A la veille de l’année nouvelle, c’est l’heure des bilans mais aussi celle des perspectives pour la temporada à venir. Il est clair que l’évolution de la situation sanitaire sera l’élément crucial dans son déroulement. Un contexte semblable à celui des années précédentes causerait des dommages irréparables à toute la filière. Il mettrait au chômage l’essentiel des professionnels et atteindrait mortellement les éleveurs qui sont le socle du spectacle taurin. De nombreux organisateurs aux finances fragiles seraient engloutis par la précarité de la situation. Enfin il y a le risque majeur que le public s’éloigne définitivement des ruedos.

On ne s’appelle pas Madame Irma et nul ne peut prévoir comment la situation sanitaire va évoluer. Il est probable que les gouvernements concernés (France, Espagne, Portugal) voudront la poursuite a minima des activités culturelles -et donc de la corrida- mais avec des contraintes qui seront difficiles à surmonter : suppression des fêtes populaires, interdiction des repas et buvettes, jauge plus ou moins drastiques. On peut se poser la question reviendra-t-on en arrière un jour ? Retrouverons-nous nos fêtes: ces moments de convivialité amicaux.

L’avenir de la tauromachie passe aussi par le renforcement de la télévision et particulièrement par les retransmissions en direct -qui font des scores intéressants. Quelles sont les activités culturelles ou sportives qui ont vocation à être « de masse » d’où la télé est absente ? L’attitude de certains toreros vis-à-vis de la télé est irresponsable et en dit long sur l’estime qu’ils portent à la tauromachie. Je pense ici à Talavante qui s’est retiré sur son Aventin avec des exigences exorbitantes. Tout  le monde n’est pas José Tomas et son rapport aux médias restera comme une exception, comme l’était son toreo. Personne d’autre que lui ne peut prétendre à ce statut iconique et exceptionnel.

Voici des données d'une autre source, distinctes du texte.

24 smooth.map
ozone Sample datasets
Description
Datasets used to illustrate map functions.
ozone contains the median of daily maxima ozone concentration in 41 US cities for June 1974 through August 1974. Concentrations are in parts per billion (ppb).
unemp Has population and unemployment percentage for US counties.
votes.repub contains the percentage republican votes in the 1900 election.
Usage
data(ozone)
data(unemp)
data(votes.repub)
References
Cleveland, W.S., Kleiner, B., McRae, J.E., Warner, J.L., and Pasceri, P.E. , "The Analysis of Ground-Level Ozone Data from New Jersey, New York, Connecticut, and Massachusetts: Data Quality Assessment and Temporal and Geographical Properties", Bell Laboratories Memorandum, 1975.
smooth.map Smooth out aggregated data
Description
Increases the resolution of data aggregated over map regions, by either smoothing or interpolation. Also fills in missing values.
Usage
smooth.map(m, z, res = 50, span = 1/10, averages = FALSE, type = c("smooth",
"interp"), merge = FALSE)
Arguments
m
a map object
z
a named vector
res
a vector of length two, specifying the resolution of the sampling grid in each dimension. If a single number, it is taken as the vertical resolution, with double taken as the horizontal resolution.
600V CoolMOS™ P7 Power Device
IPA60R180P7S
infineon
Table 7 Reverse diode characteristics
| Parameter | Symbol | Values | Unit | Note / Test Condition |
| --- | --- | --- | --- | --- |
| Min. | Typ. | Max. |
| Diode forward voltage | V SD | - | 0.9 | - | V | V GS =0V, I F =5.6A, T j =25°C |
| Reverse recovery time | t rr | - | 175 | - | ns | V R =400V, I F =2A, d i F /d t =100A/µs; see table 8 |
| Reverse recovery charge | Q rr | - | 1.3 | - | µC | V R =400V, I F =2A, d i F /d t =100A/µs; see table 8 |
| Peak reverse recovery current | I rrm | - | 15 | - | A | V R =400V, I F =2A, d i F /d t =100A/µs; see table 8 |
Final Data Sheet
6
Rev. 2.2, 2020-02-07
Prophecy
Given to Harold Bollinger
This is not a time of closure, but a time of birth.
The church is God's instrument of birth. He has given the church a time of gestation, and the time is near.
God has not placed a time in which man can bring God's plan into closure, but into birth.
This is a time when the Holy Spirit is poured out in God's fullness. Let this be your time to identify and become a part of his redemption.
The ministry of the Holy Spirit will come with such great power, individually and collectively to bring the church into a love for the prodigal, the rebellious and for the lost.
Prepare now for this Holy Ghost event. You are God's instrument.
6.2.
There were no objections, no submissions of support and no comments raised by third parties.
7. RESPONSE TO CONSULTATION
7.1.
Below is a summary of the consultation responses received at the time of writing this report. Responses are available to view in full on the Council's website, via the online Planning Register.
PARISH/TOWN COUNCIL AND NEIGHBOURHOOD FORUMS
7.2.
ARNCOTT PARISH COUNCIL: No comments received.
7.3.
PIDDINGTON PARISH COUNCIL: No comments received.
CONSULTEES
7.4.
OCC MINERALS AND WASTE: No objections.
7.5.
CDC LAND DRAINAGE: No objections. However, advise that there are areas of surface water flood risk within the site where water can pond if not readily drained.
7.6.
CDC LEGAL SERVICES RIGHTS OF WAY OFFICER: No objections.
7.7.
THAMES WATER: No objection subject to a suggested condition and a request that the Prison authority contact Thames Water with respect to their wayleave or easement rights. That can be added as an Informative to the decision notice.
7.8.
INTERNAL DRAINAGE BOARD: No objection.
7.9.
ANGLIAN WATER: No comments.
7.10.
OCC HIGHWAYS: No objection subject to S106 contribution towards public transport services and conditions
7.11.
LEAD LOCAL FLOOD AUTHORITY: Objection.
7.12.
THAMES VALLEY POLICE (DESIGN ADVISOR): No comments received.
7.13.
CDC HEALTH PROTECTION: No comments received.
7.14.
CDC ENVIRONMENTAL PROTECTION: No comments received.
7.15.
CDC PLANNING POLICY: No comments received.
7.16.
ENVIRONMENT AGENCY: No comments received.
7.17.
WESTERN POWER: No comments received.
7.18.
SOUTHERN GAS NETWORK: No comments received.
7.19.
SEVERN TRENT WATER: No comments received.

Le poète a toujours raison : la femme est l’avenir de l’homme. C’est le grand combat de ce siècle mené parfois avec excès, mais irréversible : la place des femmes. Or nous vivons dans un monde de machistes (la tauromachie) qui, il y a peu encore excluait les femmes des callejons, avec des arguments assez répugnants. Il nous manque une ou plusieurs figures féminines qui fassent « jeu égal » avec les meilleurs du circuit. Raquel Martin, la salmantina, bien menée par Cristina Sanchez -inégalée jusqu’à maintenant- à une place à tenir comme Myriam Cabas qui vient, elle, du Puerto de Santa Maria. Enfin, Rocio Romero, la cordobesa, s’est montrée à son avantage à Samadet. Prendra-t-elle enfin, l’alternative? Il y en a d’autres qui débutent dans les écoles taurines espagnoles et cette abondance est un motif d’espérance. Imaginez qu’une femme joue les premiers plans en piste… quel écho populaire cela pourrait avoir dans les ruedos.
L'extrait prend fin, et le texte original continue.